Friday, March 6, 2009

Yet Another Culver City Post

It's not that I enjoy breaking down posts in several sections, it's just that the stupid template I use cannot support more than 5 pictures/post.
Anyway, at Kim Light, Marianne Mueller (above) has seen way too many Wolfgang Tillmans, methinks.



Still at Kim Light, Penelope Gottlieb worked on a drawing installation "No $ Down" referencing the California real estate bubble. It's the kind of work I find to be "almost there". The drawings themselves are not really standalone ones, despite being sold as such, and it's a pity because this show works well as an installation and not as a series of separate works. The idea in itself is interesting (typical housing units represented, broken down by drawings of homeless shopping carts) and right on target, or timely.
But the cutesy colored frames (they all seem to be coming out of Aaron Bros. and hand-painted by the artist) matching the drawing colors should be made to go, they totally ruin the overall effect.
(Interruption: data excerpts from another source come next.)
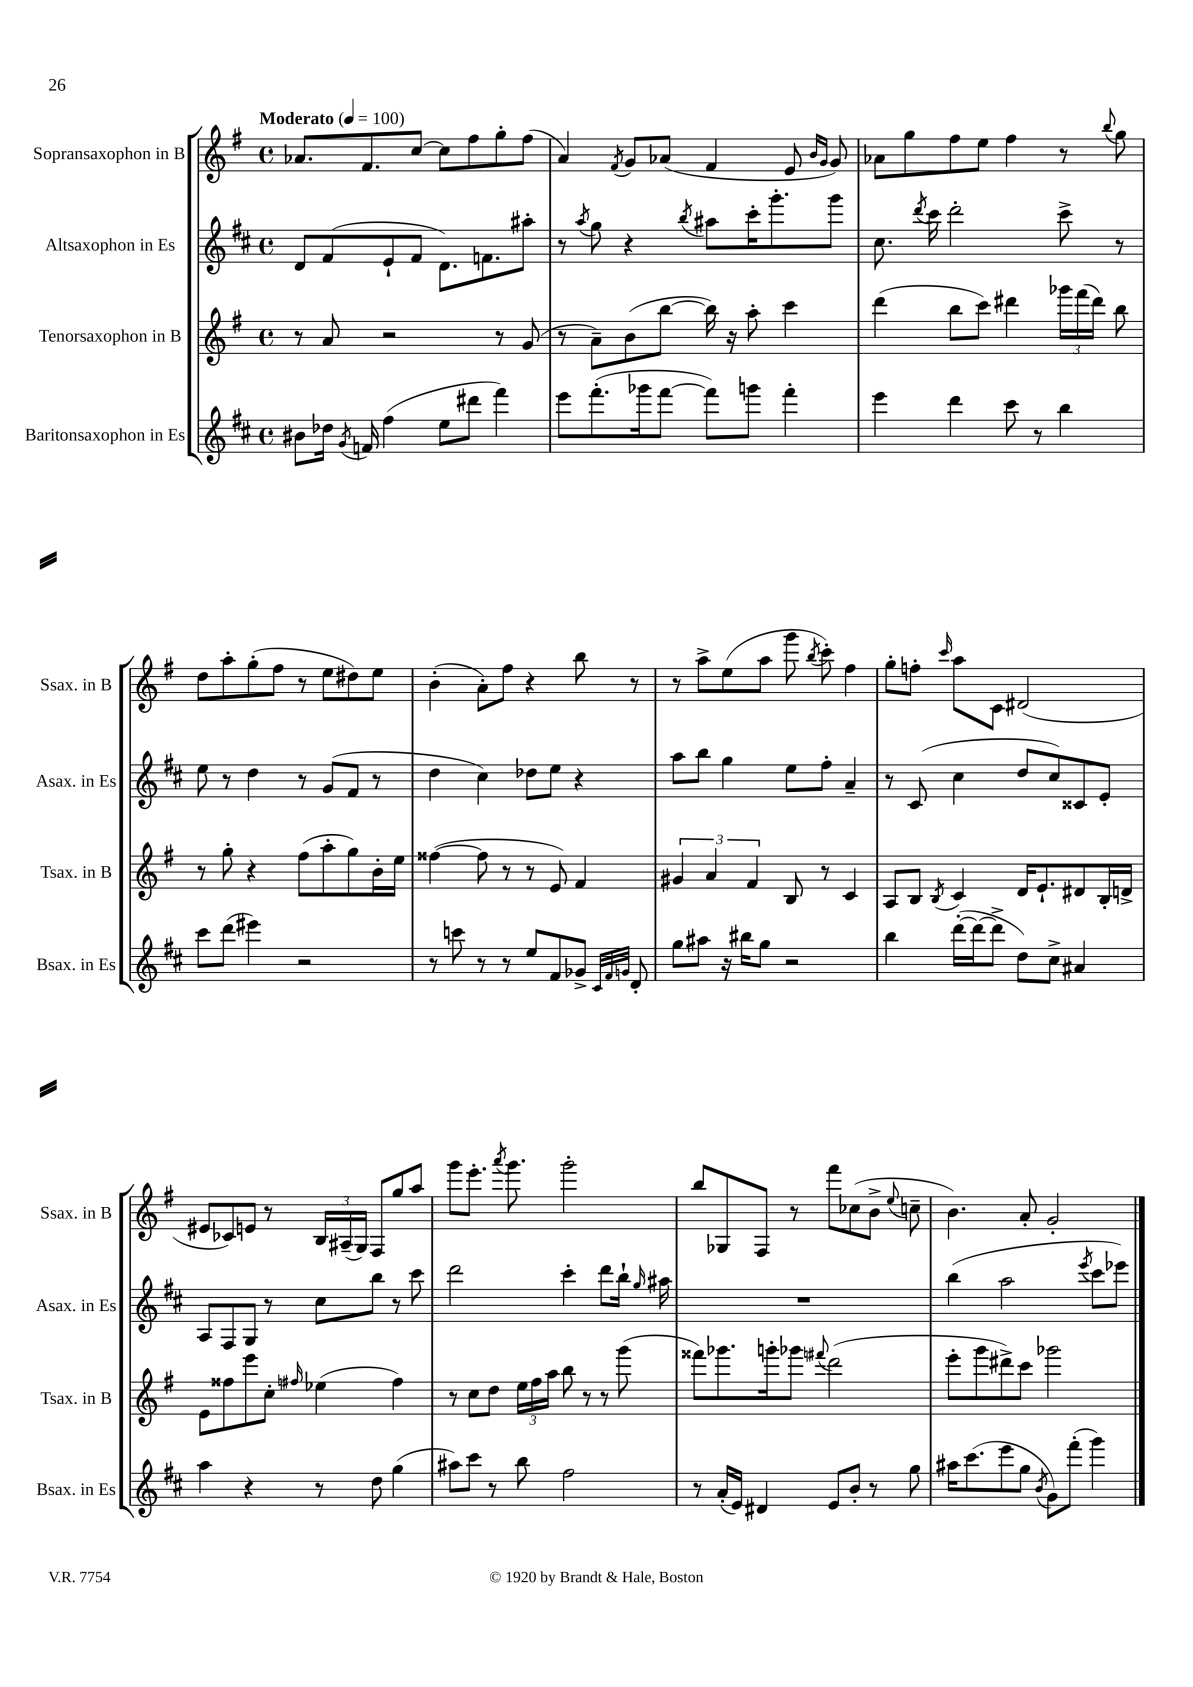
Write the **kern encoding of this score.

**kern	**kern	**kern	**kern
*staff4	*staff3	*staff2	*staff1
*clefG2	*clefG2	*clefG2	*clefG2
*k[f#c#]	*k[f#]	*k[f#c#]	*k[f#]
*M4/4	*M4/4	*M4/4	*M4/4
*met(c)	*met(c)	*met(c)	*met(c)
*MM100	*MM100	*MM100	*MM100
8b#\L	8r	8d/L	8.a-/L
16dd-\Jk	8a/	(8f#/	.
8qg/	.	.	.
16f/	.	.	8.f#/
(4ff#\	2r	8e`/	.
.	.	8f#/J	[8cc/J
8ee\L	.	8.d\L)	8cc\]L
8ddd#\J	.	.	8ff#\
.	.	8.f\	.
4fff#\)	8r	.	8gg'\
.	(8g/	8aa#'\J	(8ff#\J
=	=	=	=
8eee\L	8r	8r	4a/)
.	.	8qaa/	.
(8.fff#'\	8a~\L)	8gg\	.
.	.	.	8qf#/
.	(8b\	4r	8g/L
16ggg-\k	.	.	.
[8fff#\J	[8bb\J	.	(8a-/J
.	.	8qbb/	.
8fff#\]L)	16bb\])	8aa#\L	4f#/
.	16r	.	.
8ggg\J	8aa'\	16ccc#'\K	.
.	.	8.ggg'\	.
4fff#'\	4ccc\	.	8e/
.	.	.	16qqb/LL
.	.	.	16qqg/JJ
.	.	8ggg\J	8g/)
=	=	=	=
4eee\	(4ddd\	8.cc#\	8a-\L
.	.	.	8gg\
.	.	8qddd/	.
.	.	16ccc#\	.
4ddd\	8bb\L	2ddd'\	8ff#\
.	8ccc\J)	.	8ee\J
8ccc#\	4ddd#\	.	4ff#\
8r	.	.	.
4bb\	24ggg-\LL	8ccc#^\	8r
.	(24fff#\	.	.
.	24ddd#\JJ)	.	.
.	.	.	8qqbb/
.	8bb\	8r	8gg\
=	=	=	=
8ccc#\L	8r	8ee\	8dd\L
(8ddd\J	8gg'\	8r	8aa'\
4eee#\)	4r	4dd\	(8gg'\
.	.	.	8ff#\J
2r	(8ff#\L	8r	8r
.	8aa'\	(8g/L	8ee\L
.	8gg\)	8f#/J	8dd#\)
.	16b'\L	8r	8ee\J
.	16ee\JJ	.	.
=	=	=	=
8r	([4ff##\	4dd\	(4b'\
8ccc\	.	.	.
8r	8ff##\]	4cc#\)	8a'\L)
8r	8r	.	8ff#\J
8ee/L	8r	8dd-\L	4r
8f#/	8e/)	8ee\J	.
8g-^/J	4f#/	4r	8bb\
32qqc#/LLL	.	.	.
32qqf#/	.	.	.
32qqg/JJJ	.	.	.
8d'/	.	.	8r
=	=	=	=
8gg\L	6g#/	8aa\L	8r
8aa#\J	.	8bb\J	8aa^\L
.	6a/	.	.
16r	.	4gg\	(8ee\
16bb#\LK	.	.	.
.	6f#/	.	.
8gg\J	.	.	8aa\J
2r	8B/	8ee\L	8ggg\
.	.	.	8qbb/
.	8r	8ff#'\J	8ccc'\)
.	4c/	4a~/	4ff#\
=	=	=	=
4bb\	8A/L	8r	8gg'\L
.	8B/J	(8c#/	8ff'\J
.	8qB/	.	16qqccc/
([16ddd'\LL	4c/	4cc#\	8aa\L
16ddd\_J	.	.	.
8ddd^\]J	.	.	8c\J
8dd\L)	16d/LK	8dd/L	(2d#/
.	8.e`/	.	.
8cc#^\J	.	8cc#/)	.
4a#/	8d#/	8c##/	.
.	16B'/L	8e'/J	.
.	16d^/JJ	.	.
=	=	=	=
4aa\	8e\L	8A/L	8e#/L
.	8ff##\	8F#/	8c-/)
4r	8eee\	8G/J	8e/J
.	8cc'\J	8r	8r
.	16qqff#/	.	.
8r	(4ee-\	8cc#\L	24B/LL
.	.	.	(24A#~/
.	.	.	24G/JJ)
8dd\	.	8bb\J	8F#/L
(4gg\	4ff#\)	8r	8gg/
.	.	8ccc#\	8aa/J
=	=	=	=
8aa#\L)	8r	2ddd\	8ggg\L
8ccc#\J	8cc\L	.	8.eee'\J
8r	8dd\J	.	.
.	.	.	8qaaa/
.	.	.	8.ggg\
8bb\	24ee\LL	.	.
.	24ff#\	.	.
.	24aa\JJ	.	.
2ff#\	8bb\	4ccc#'\	2ggg'\
.	8r	.	.
.	8r	8ddd\L	.
.	(8ggg\	16bb`\Jk	.
.	.	16qqgg/	.
.	.	16aa#\	.
=	=	=	=
8r	8fff##\L)	1r	8bb/L
(16a'/LL	8.ggg-\	.	8G-/
16e/JJ)	.	.	.
4d#/	.	.	8F#/J
.	16ggg'\k	.	.
.	8ggg-\J	.	8r
.	8qqfff#/	.	.
8e/L	(2ddd\	.	8fff#\L
8b'/J	.	.	(8cc-\
8r	.	.	8b^\J
.	.	.	8qqee/
8gg\	.	.	8cc~\
=	=	=	=
16aa#\LK	8eee'\L	(4bb\	4.b\)
(8.ccc#\	.	.	.
.	8ggg\	.	.
8eee\	8ddd#^\)	2aa\	.
8gg\J	8ccc\J	.	8a'/
8qb/	.	.	.
8g\L)	2ggg-\	.	2g'/
(8fff#'\J	.	.	.
.	.	8qeee/	.
4ggg\)	.	8ccc#\L	.
.	.	8eee-\J)	.
==	==	==	==
*-	*-	*-	*-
This being said, I think Gottlieb is an interesting artist (I love that on her bio she lists her work as belonging to "numerous corporate collections including the Fannie Mae Corporation), but needs a bit more, I don't know, rigor.

The last "almost there" artist I saw was James Everett in the project room at Roberts & Tilton, but as I said my camera battery died before I could take a pic.
It's called "Opium Feast" and the steel and wax sculpture is much more interesting than, say, anything Sterling Ruby has ever produced (can't understand the hype, Ruby's work is mega-derivative, maybe it's the macho sculptural component that titillates collectors?). Unfortunately this sculpture is paired with 3 panels (including one called "Climax" that incorporates "ejaculation from a movie star" in its material, hey the 1990s are soooo last Century!) of meaningless words and sentences that want to show their meaningful value by being engraved in Roman-type lettering.
But it's drywall, maybe as some kind of apt-metaphor about the entertainment industry or something (I'm too lazy to think about it, frankly). Drywall isn't really suitable for engraving, and the result looks too sloppy, especially compared to the wax sculpture.
Which, BTW, looks like a nightmare to ship and to conserve, so hurry to see it before it disintegrates!
Becca Mann's drawings, in the same room, were totally unremarkable. Not bad, but nothing to write home about.